Weiter hat der Rat 13,7 Millionen Franken aus dem Kredit für Beiträge an die Krankenkassenprämien gestrichen. Auf die Höhe der individuellen Prämienverbilligung (IPV) hat die Kürzung aber keine Auswirkung. Diese Gelder werden für die IPV voraussichtlich nicht benötigt, da die Gesamtsumme der Prämienverbilligung wohl tiefer liegen wird als ursprünglich budgetiert.

Der Regierungsrat budgetierte für die Prämienverbilligung 478,7 Millionen Franken. Aktuellen Berechnungen zufolge werden nächstes Jahr aber «nur» 465 Millionen Franken benötigt. Die Finanzkommission beantragte daher, die Differenz von 13,7 Millionen Franken aus dem Budget zu streichen. Für die Streichung stimmten SVP, EDU, FDP und GLP und setzten sich mit 101 zu 77 Stimmen durch.

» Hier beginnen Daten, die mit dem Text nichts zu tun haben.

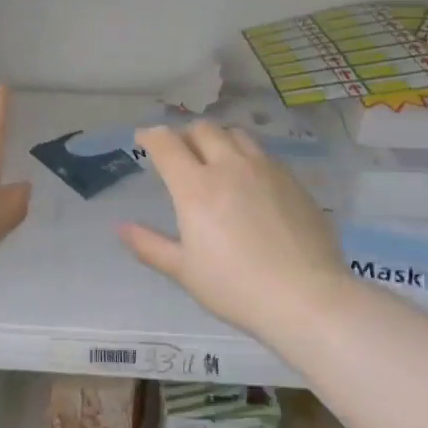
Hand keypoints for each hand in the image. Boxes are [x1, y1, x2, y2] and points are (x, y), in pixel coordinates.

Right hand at [121, 122, 348, 343]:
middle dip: (185, 134)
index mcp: (196, 187)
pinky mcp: (293, 181)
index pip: (167, 144)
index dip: (150, 136)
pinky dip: (247, 156)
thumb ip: (150, 245)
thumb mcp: (184, 271)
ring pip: (237, 135)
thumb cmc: (235, 287)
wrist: (306, 297)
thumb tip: (121, 228)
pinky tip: (250, 180)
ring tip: (215, 157)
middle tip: (179, 151)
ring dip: (218, 139)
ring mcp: (266, 170)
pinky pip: (264, 154)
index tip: (143, 139)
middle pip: (203, 130)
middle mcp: (230, 167)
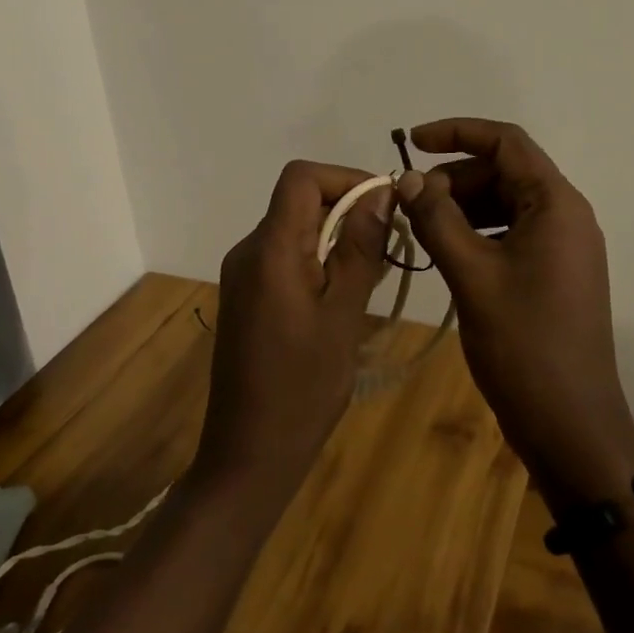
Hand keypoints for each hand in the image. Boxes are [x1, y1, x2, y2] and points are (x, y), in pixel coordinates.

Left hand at [196, 160, 391, 508]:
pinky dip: (321, 259)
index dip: (345, 178)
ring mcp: (245, 275)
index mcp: (269, 250)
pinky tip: (345, 296)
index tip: (384, 206)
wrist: (248, 455)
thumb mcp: (343, 316)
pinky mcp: (248, 296)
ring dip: (338, 237)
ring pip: (297, 228)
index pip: (301, 177)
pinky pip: (287, 256)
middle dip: (348, 210)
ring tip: (373, 275)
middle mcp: (250, 251)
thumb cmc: (302, 389)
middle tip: (388, 248)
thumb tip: (380, 193)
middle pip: (300, 200)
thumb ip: (360, 249)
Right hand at [395, 119, 633, 500]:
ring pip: (506, 204)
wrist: (571, 426)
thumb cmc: (524, 345)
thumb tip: (407, 178)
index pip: (506, 142)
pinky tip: (445, 253)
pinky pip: (512, 233)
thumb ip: (437, 219)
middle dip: (454, 178)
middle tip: (409, 203)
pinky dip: (477, 233)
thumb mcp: (472, 275)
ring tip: (420, 228)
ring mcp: (563, 246)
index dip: (457, 132)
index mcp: (556, 204)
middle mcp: (566, 215)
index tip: (411, 142)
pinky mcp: (554, 273)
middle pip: (505, 172)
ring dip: (462, 206)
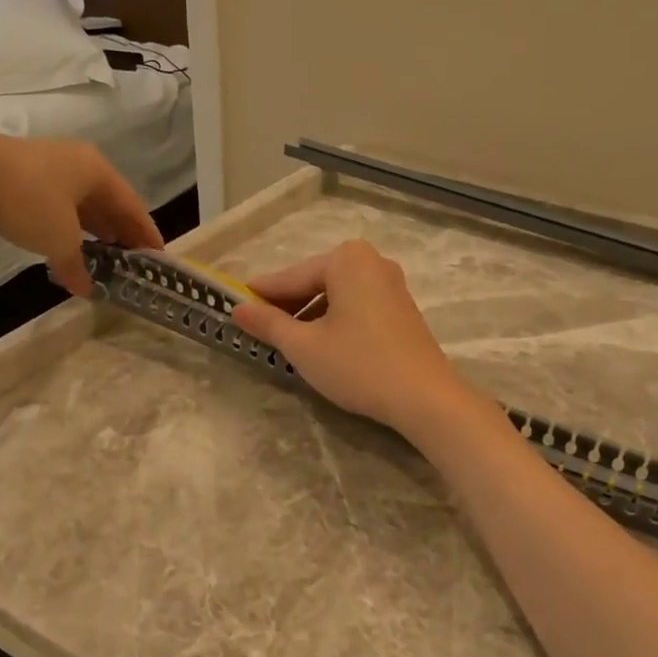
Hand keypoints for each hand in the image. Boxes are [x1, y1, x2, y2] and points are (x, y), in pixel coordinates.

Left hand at [0, 124, 162, 294]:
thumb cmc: (27, 200)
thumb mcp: (59, 240)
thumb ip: (77, 266)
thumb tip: (87, 289)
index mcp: (99, 172)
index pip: (134, 207)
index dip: (147, 235)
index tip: (158, 258)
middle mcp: (81, 163)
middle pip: (111, 203)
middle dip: (122, 233)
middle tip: (132, 261)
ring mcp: (51, 166)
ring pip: (84, 203)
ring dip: (95, 230)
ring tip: (105, 256)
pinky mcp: (25, 173)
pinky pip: (61, 203)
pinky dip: (71, 225)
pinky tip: (68, 243)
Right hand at [232, 240, 476, 433]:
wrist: (423, 397)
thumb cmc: (358, 365)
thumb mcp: (304, 346)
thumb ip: (268, 323)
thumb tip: (238, 309)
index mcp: (346, 259)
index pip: (290, 277)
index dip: (260, 295)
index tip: (234, 306)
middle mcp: (372, 261)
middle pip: (315, 282)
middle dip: (287, 306)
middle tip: (258, 329)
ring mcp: (391, 284)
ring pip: (336, 295)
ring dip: (310, 315)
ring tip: (287, 342)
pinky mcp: (402, 308)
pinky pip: (356, 305)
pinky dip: (335, 320)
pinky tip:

Insgesamt verbesserte der Rat das Budget am Montag um 27,4 Millionen Franken. Und letzte Woche hatte nach zwei Tagen Debatte eine Verbesserung von etwa 6 Millionen Franken herausgeschaut. Damit beläuft sich die Verbesserung bisher auf insgesamt circa 33 Millionen Franken. War zunächst ein Mini-Plus von 1,9 Millionen budgetiert, ist dieses mittlerweile auf 35 Millionen angewachsen.

Trotz zweistelliger Millionenzahl mutet die Korrektur angesichts eines Gesamtbudgets von über 16 Milliarden Franken bestenfalls marginal an. Die Budgetdebatte wird am Dienstag zu Ende geführt.